Rabbi Bini Krauss, principal of the Modern Orthodox SAR Academy, likewise said he looked forward to learning more about Bahrain before he would advocate for or publicly criticize it. He said, “I didn’t come out of this meeting feeling like I’m an ambassador of Bahrain.” He added, “There’s a lot to learn.” 

The normalization agreements signaled a realignment in the Middle East, in which Israel is becoming an open partner of nations that it once dealt with only clandestinely. Before the Abraham Accords, nearly all Arab countries had said they would normalize relations with Israel only after the end of Israel’s occupation of the West Bank. Palestinian leadership called the agreements a “stab in the back.” 

But Al Khalifa said the treaty with Israel did not preclude supporting core Palestinian demands, including an independent state with its capital in East Jerusalem. He added that having relations with Israel could allow Bahrain to play a part in mediating future conflicts in Gaza. Egypt and Jordan, which both signed peace treaties with Israel decades ago, have filled that role in past conflicts. 

“Look at what happened in Gaza recently,” he told the rabbis, referring to the conflict in May between Israel and Hamas. “Who was able to ease the tensions? It was Egypt and Jordan. Bahrain is very well respected in the region and globally. His Majesty, personally, his leadership — the Palestinians respect him a lot.”

Al Khalifa also said that Israel and Bahrain were both on the same page vis-à-vis the threat posed by Iran, and could begin cooperating on security matters. On a recent visit to Israel, Al Khalifa met with a senior official from the Israel Defense Forces. Khalifa was careful to note, however, that the Abraham Accords were “not intended against a certain country.”

Both countries have expressed uneasiness about the US reentering the Iran nuclear agreement, a process the Biden administration is currently negotiating following former President Donald Trump’s withdrawal from the deal. Al Khalifa wants the Iran deal, known by the acronym JCPOA, to also limit Iranian support for regional terror groups. He praised Trump’s sanctions on Iran, which Trump referred to as “maximum pressure.”

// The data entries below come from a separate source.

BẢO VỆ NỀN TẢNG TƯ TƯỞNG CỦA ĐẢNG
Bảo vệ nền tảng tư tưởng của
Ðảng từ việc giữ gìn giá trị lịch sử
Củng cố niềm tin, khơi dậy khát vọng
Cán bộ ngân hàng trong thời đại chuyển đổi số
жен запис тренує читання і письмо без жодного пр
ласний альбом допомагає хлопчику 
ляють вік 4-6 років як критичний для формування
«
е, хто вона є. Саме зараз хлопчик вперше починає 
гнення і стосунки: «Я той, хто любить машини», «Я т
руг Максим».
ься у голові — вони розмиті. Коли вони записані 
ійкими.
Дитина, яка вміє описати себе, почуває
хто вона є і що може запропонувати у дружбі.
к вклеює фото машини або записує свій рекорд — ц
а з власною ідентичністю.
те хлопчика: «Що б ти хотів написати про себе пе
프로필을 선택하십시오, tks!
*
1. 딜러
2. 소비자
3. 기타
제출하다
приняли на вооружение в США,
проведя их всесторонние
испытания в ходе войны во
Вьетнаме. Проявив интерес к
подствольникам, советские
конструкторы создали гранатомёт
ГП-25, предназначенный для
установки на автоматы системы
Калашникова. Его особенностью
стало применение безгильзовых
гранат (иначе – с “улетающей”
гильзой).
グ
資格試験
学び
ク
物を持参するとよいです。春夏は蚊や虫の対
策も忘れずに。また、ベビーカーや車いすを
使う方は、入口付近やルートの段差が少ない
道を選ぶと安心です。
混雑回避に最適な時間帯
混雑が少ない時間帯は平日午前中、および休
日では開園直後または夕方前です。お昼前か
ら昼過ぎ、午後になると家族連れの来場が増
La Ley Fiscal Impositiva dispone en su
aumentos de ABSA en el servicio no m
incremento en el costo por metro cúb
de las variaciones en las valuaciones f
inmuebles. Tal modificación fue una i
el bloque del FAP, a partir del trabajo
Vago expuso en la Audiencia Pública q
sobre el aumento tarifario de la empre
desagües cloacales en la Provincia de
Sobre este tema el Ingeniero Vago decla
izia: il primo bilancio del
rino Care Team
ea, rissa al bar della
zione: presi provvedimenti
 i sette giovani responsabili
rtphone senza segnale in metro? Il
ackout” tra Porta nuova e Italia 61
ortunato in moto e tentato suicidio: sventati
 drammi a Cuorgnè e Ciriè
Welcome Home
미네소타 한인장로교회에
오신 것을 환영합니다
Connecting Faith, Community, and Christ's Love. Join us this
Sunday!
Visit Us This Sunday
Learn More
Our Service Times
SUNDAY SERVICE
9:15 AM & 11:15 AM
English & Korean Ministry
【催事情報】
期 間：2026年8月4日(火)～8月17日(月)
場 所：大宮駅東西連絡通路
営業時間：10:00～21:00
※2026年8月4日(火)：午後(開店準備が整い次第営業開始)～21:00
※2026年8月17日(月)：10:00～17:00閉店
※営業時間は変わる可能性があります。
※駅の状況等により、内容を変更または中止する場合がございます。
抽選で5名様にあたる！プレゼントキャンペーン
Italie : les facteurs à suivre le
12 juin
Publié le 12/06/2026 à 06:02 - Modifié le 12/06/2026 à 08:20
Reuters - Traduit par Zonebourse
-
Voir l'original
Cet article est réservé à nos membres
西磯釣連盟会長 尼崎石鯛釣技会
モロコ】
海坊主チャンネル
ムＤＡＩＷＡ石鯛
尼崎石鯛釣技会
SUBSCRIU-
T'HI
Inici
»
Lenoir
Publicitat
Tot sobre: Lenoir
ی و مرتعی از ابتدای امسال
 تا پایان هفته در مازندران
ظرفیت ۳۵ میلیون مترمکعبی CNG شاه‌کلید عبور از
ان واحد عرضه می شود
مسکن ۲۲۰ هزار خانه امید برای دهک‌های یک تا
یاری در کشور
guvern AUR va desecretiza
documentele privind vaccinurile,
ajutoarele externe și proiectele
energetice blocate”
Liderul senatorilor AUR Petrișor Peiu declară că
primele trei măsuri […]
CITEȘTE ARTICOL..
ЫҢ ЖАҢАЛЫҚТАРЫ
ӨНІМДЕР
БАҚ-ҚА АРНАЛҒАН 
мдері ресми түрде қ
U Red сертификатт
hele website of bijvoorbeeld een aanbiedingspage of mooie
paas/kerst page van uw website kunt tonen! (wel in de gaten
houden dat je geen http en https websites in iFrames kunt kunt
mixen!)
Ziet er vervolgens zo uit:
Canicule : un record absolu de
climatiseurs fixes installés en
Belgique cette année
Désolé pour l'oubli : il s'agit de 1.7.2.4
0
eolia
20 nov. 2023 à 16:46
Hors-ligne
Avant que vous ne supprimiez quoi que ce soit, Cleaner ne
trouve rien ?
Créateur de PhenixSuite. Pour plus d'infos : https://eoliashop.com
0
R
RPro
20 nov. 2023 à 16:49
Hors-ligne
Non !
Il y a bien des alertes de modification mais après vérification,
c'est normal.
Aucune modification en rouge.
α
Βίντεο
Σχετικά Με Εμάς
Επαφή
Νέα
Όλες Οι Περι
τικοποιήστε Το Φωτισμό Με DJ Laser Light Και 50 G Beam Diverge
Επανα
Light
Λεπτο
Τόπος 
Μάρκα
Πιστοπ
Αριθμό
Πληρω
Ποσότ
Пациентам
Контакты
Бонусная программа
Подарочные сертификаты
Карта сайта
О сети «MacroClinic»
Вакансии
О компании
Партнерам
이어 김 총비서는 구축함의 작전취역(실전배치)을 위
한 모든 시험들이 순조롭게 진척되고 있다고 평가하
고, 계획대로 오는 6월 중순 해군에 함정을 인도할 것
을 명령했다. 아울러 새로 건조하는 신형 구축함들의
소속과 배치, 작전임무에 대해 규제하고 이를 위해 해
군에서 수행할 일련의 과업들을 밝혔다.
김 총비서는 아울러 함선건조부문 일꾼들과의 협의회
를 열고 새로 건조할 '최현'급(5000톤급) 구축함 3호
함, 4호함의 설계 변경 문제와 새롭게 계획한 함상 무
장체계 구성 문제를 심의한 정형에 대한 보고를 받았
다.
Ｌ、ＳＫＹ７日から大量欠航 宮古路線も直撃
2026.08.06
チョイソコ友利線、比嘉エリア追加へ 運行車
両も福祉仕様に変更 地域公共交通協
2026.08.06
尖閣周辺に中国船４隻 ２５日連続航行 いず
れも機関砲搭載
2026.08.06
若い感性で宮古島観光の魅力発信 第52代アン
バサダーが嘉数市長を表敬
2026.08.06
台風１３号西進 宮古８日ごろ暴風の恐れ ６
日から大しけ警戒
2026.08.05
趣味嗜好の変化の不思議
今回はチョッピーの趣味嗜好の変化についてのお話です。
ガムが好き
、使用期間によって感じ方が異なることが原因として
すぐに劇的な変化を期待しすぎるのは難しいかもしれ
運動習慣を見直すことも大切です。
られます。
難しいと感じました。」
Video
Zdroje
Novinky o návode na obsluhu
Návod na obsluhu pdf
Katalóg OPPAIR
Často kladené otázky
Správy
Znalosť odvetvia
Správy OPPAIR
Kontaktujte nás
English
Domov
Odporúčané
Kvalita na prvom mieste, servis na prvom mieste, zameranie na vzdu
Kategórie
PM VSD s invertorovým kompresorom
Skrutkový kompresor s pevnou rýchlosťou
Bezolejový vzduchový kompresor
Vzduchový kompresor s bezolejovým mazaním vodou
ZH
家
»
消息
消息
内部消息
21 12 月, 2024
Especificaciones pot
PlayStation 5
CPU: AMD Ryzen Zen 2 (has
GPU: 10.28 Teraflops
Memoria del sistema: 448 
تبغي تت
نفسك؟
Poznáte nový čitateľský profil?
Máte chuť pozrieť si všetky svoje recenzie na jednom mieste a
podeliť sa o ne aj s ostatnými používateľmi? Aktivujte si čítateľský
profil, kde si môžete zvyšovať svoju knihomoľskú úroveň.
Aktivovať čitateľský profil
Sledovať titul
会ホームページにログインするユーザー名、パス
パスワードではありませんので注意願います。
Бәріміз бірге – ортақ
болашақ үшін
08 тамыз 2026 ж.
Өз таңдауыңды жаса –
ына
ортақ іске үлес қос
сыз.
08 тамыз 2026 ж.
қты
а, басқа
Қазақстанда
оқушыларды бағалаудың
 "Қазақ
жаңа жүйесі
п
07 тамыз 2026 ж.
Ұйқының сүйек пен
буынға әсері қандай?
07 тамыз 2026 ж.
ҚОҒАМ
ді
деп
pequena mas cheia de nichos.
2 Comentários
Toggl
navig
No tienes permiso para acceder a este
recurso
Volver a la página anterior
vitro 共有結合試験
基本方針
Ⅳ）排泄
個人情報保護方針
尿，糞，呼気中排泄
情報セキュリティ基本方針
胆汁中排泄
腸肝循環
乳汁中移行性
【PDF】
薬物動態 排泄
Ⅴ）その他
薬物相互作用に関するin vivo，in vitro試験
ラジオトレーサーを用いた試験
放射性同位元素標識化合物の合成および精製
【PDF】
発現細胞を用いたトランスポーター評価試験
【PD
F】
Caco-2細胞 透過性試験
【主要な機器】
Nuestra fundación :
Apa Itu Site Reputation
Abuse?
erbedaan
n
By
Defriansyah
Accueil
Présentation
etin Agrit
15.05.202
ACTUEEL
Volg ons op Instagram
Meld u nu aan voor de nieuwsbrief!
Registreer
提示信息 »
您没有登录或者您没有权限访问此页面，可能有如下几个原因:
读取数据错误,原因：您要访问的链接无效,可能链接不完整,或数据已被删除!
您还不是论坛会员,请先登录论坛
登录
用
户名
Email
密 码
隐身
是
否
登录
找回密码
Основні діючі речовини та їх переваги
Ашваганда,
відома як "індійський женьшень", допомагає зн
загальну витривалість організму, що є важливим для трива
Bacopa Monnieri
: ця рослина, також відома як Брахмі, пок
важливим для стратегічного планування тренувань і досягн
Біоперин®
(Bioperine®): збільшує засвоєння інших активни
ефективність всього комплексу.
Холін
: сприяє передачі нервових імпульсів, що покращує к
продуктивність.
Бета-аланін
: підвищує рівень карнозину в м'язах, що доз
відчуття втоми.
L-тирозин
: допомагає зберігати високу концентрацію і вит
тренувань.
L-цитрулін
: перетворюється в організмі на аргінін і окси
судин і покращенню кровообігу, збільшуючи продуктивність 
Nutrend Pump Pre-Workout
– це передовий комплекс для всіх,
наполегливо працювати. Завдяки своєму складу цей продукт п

“We have seen how the maximum pressure campaign has had its effect,” he told JTA. “Having the JCPOA is better than not having a JCPOA, but having a JCPOA that would address the concerns of the region and not only focus on one aspect of the nuclear program, but cover the other aspects, is very important.”

But despite his title, Al Khalifa wasn’t in New York City this week primarily to talk policy. Instead, he wanted to begin a relationship between American Jews and his kingdom — and to convince them to visit. 

“There are certain perceptions about Bahrain in certain fields that do not reflect the reality on the ground,” he told JTA. “But seeing is believing.”